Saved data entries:
┏━━

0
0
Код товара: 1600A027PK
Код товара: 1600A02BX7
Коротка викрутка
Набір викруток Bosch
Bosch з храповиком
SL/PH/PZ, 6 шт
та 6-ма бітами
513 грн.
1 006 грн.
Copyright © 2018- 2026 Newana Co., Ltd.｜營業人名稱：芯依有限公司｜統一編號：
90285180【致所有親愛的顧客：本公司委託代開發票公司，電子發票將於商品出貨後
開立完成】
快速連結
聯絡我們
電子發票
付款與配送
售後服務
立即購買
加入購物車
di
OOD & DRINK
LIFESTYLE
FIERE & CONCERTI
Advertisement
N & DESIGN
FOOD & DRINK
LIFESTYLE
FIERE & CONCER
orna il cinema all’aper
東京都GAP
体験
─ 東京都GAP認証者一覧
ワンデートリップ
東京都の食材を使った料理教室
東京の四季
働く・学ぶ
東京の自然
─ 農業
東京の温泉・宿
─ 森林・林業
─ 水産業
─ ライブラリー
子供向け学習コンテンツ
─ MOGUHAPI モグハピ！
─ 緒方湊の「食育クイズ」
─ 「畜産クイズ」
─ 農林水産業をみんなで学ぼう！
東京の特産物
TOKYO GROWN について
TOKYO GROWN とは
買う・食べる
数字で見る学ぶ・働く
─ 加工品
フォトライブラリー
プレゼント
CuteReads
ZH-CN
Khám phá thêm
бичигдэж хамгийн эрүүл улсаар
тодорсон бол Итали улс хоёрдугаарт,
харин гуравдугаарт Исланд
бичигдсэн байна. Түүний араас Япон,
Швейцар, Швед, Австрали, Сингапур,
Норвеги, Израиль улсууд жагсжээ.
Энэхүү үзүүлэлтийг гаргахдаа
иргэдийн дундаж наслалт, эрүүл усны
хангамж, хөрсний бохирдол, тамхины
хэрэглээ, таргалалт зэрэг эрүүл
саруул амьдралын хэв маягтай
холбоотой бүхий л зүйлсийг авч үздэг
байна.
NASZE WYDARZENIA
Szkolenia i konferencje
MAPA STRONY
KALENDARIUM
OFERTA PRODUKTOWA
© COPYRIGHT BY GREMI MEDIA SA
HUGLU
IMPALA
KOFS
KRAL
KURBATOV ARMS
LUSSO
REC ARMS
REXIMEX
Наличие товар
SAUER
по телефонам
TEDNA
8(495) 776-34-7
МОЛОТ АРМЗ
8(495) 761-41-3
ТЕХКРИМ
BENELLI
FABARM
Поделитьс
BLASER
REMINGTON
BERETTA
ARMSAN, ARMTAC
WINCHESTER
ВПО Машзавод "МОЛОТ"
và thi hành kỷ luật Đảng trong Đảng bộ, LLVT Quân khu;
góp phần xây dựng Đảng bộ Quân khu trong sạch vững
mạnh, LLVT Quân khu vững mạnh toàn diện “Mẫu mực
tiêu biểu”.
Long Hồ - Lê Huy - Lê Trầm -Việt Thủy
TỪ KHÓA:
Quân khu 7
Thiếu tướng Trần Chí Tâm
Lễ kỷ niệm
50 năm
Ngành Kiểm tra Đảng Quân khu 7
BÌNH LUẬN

┗━━

Description of the task
All lines of the entries containing the string "Đảng" must be shown in full.

Response below
và thi hành kỷ luật Đảng trong Đảng bộ, LLVT Quân khu;
góp phần xây dựng Đảng bộ Quân khu trong sạch vững
Ngành Kiểm tra Đảng Quân khu 7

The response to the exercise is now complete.